Maximum value trig problem

[ScholMaths]

Can someone please help me with this question from a very very old exam paper:

Prove that sin^2((A+B)/2) - sin^2((A-B)/2) = sinAsinB

and hence show that if A,B and C are three variable acute angles such that A+B+C is a constant then the greatest value of the product of sinAsinBsinC occurs when A=B=C.

I can prove the first part by using the result sin^2(A) = 1/2 (1-cos2A) and then solving through.

How is the first part then used to solve the second part of the question?

 

[Deleted member 4993]

Can someone please help me with this question from a very very old exam paper:

Prove that sin^2((A+B)/2) - sin^2((A-B)/2) = sinAsinB

and hence show that if A,B and C are three variable acute angles such that A+B+C is a constant then the greatest value of the product of sinAsinBsinC occurs when A=B=C.

I can prove the first part by using the result sin^2(A) = 1/2 (1-cos2A) and then solving through.

How is the first part then used to solve the second part of the question?

Have you taken a course in Calculus?

For the first part, easier method would be to:

sin^2((A+B)/2) - sin^2((A-B)/2)

= [sin((A+B)/2) - sin((A-B)/2)] * [sin((A+B)/2) + sin((A-B)/2)]

= [2*sin(B/2)*cos(A/2)]*[2*sin(A/2)*cos(B/2]

= sin(2*A/2)*sin(2*B/2)

= sin(A) * sin(B)

 

[ScholMaths]

Yes - I have done a course in calculus, although this question came from the non-calculus paper "a" (trig + algebra).
So, I guess the next step is to use calculus to maximise:

sin(k-A-B)*[sin^2((A+B)/2) - sin^2((A-B)/2)], as A+B+C =constant, k ?

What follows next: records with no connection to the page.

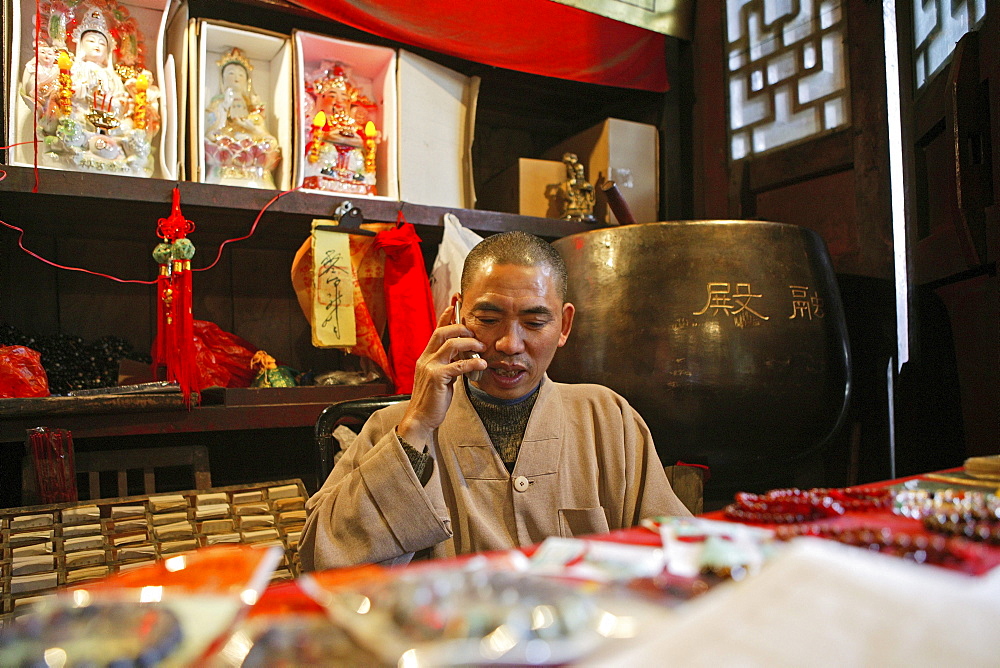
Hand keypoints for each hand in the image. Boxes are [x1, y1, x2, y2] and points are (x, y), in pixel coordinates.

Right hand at [397, 302, 486, 447]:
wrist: (421, 418)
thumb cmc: (432, 400)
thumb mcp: (440, 378)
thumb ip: (448, 365)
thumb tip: (464, 356)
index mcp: (426, 357)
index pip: (437, 330)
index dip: (446, 316)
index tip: (456, 304)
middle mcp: (425, 358)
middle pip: (443, 332)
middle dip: (461, 328)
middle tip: (476, 333)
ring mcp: (430, 367)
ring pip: (451, 344)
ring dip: (470, 343)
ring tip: (482, 348)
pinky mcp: (437, 378)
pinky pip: (458, 365)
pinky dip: (473, 363)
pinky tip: (482, 365)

Any help from here please?

 

[Novice]

I cannot completely satisfy you due to my limited knowledge, but I'll try.
For sinAsinB to be maximum, sin^2((A+B)/2) - sin^2((A-B)/2) should be maximum, which is true when the negative term, sin^2((A-B)/2) is minimum, i.e, it is equal to zero (it cannot be negative as sin^2((A-B)/2 is a square). This implies that A-B/2=0, or A-B=0, or A=B. Similarly we can prove that maximum values of sinBsinC and sinCsinA are achieved when B=C and C=A respectively, thus implying, that A=B=C.

Explanation: For the square root of the product of sinAsinB, sinBsinC, and sinCsinA (i.e. (sinAsinBsinC)^2 to be maximum, each of sinAsinB, sinBsinC, and sinCsinA should be maximum, which we have shown is achieved when A=B=C.
THEOREM: If a+b+c are given to be constant, any cyclic function in a, b, and c attains its minimum OR maximum value at a=b=c( for convenience I have used three variables, but this property is true for any number of variables). Why, I do not know.